_CONSIGNE:_
Extrayez mot pour mot, dans le texte sur les Moraves, le passage qui débute par « MORAVES ou FRERES » et se termine après « Lusace, contrée d’Allemagne. ».

_TEXTE ÉTUDIÉ:_

MORAVES ou FRERES UNIS, Moraves, Moravites ou Freres unis, secte particuliere & reste de Hussites, répandus en bon nombre sur les frontieres de Pologne, de Bohème & de Moravie ; d’où, selon toute apparence, ils ont pris le nom de Moraves : on les appelle encore Hernheutes, du nom de leur principale résidence en Lusace, contrée d’Allemagne.

Ils subsistent de nos jours en plusieurs maisons ou communautés, qui n’ont d’autre liaison entr’elles, que la conformité de vie & d’institut. Ces maisons sont proprement des agrégations de séculiers, gens mariés & autres, mais qui tous ne sont retenus que par le lien d’une société douce & toujours libre ; agrégation où tous les sujets en société de biens & de talens, exercent différens arts & professions au profit général de la communauté ; de façon néanmoins que chacun y trouve aussi quelque intérêt qui lui est propre. Leurs enfans sont élevés en commun aux dépens de la maison, & on les y occupe de bonne heure, d’une maniere édifiante & fructueuse ; ensorte que les parens n’en sont point embarrassés.

Les Moraves font profession du christianisme, ils ont même beaucoup de conformité avec les premiers chrétiens, dont ils nous retracent le désintéressement & les mœurs. Cependant ils n’admettent guere que les principes de la théologie naturelle, un grand respect pour la Divinité, une exacte justice jointe à beaucoup d’humanité pour tous les hommes ; & plus outrés à quelques égards que les protestans mêmes, ils ont élagué dans la religion tout ce qui leur a paru sentir l’institution humaine. Du reste, ils sont plus que personne dans le principe de la tolérance ; les gens sages & modérés de quelque communion qu’ils soient, sont bien reçus parmi eux, & chacun trouve dans leur société toute la facilité possible pour les pratiques extérieures de sa religion. Un des principaux articles de leur morale, c’est qu’ils regardent la mort comme un bien, & qu’ils tâchent d’inculquer cette doctrine à leurs enfans, aussi ne les voit-on point s’atrister à la mort de leurs proches. Le comte de Zintkendorf patriarche ou chef des freres unis, étant décédé au mois de Mai 1760, fut inhumé à Erngut en Lusace avec assez de pompe, mais sans aucun appareil lugubre ; au contraire, avec des chants mélodieux & une religieuse allégresse. Le comte de Zintkendorf étoit un seigneur allemand des plus distingués & qui ne trouvant dans le monde rien de plus grand ni de plus digne de son estime, que l’institut des Moraves, s’étoit fait membre & protecteur zélé de cette société, avant lui opprimée & presque éteinte, mais société qu’il a soutenue de sa fortune & de son crédit, & qui en conséquence reparoît aujourd’hui avec un nouvel éclat.

_DONNÉES DISPONIBLES:_
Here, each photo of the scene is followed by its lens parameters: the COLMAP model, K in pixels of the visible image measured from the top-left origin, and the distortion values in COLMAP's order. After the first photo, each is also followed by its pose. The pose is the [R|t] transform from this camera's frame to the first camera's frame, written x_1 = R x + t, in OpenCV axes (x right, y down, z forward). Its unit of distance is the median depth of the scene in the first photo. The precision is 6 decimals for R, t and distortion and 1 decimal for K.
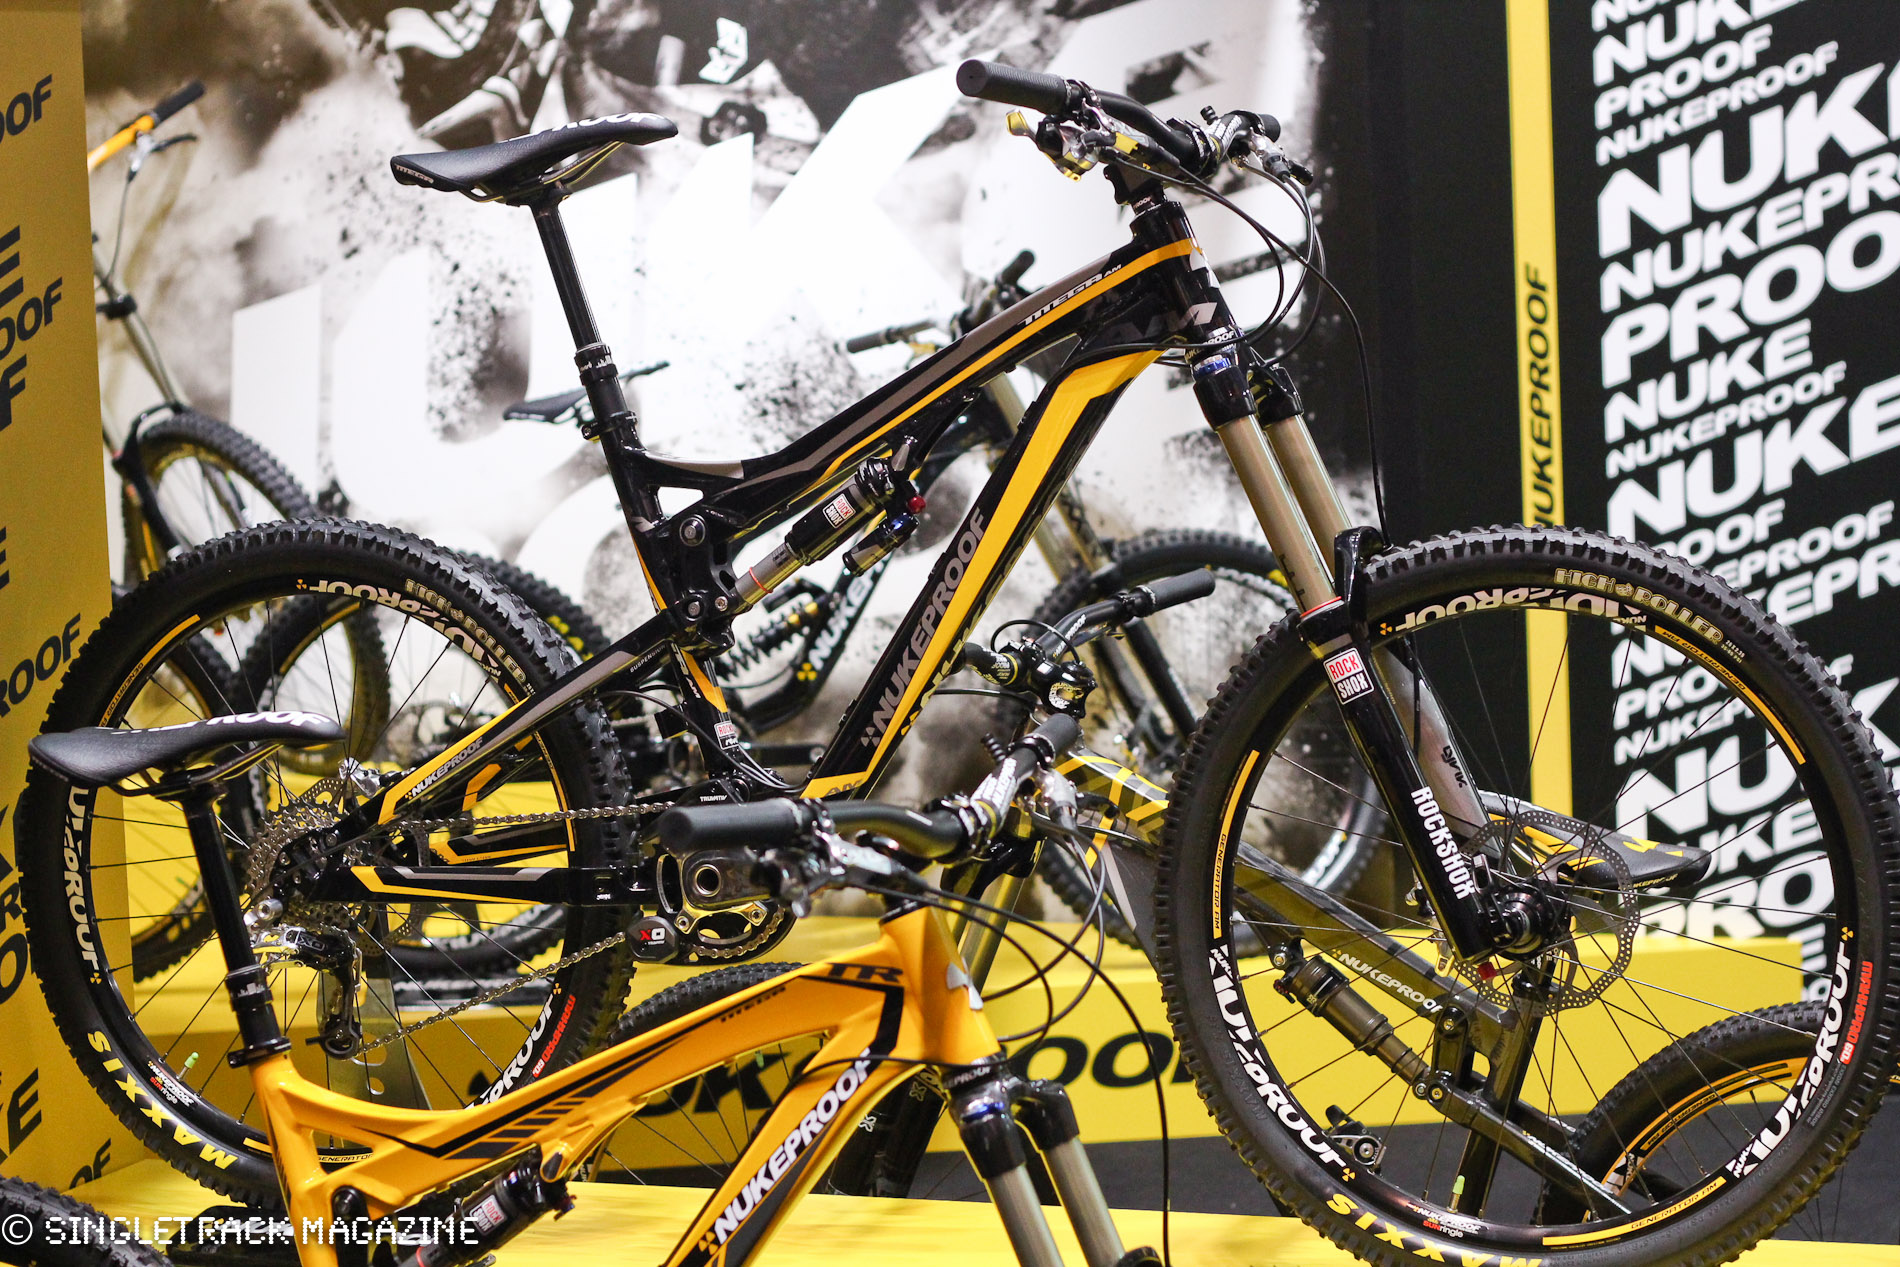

_RÉPONSE:_
MORAVES ou FRERES UNIS, Moraves, Moravites ou Freres unis, secte particuliere & reste de Hussites, répandus en bon nombre sur les frontieres de Pologne, de Bohème & de Moravie ; d’où, selon toute apparence, ils ont pris le nom de Moraves : on les appelle encore Hernheutes, du nom de leur principale résidence en Lusace, contrée d’Allemagne.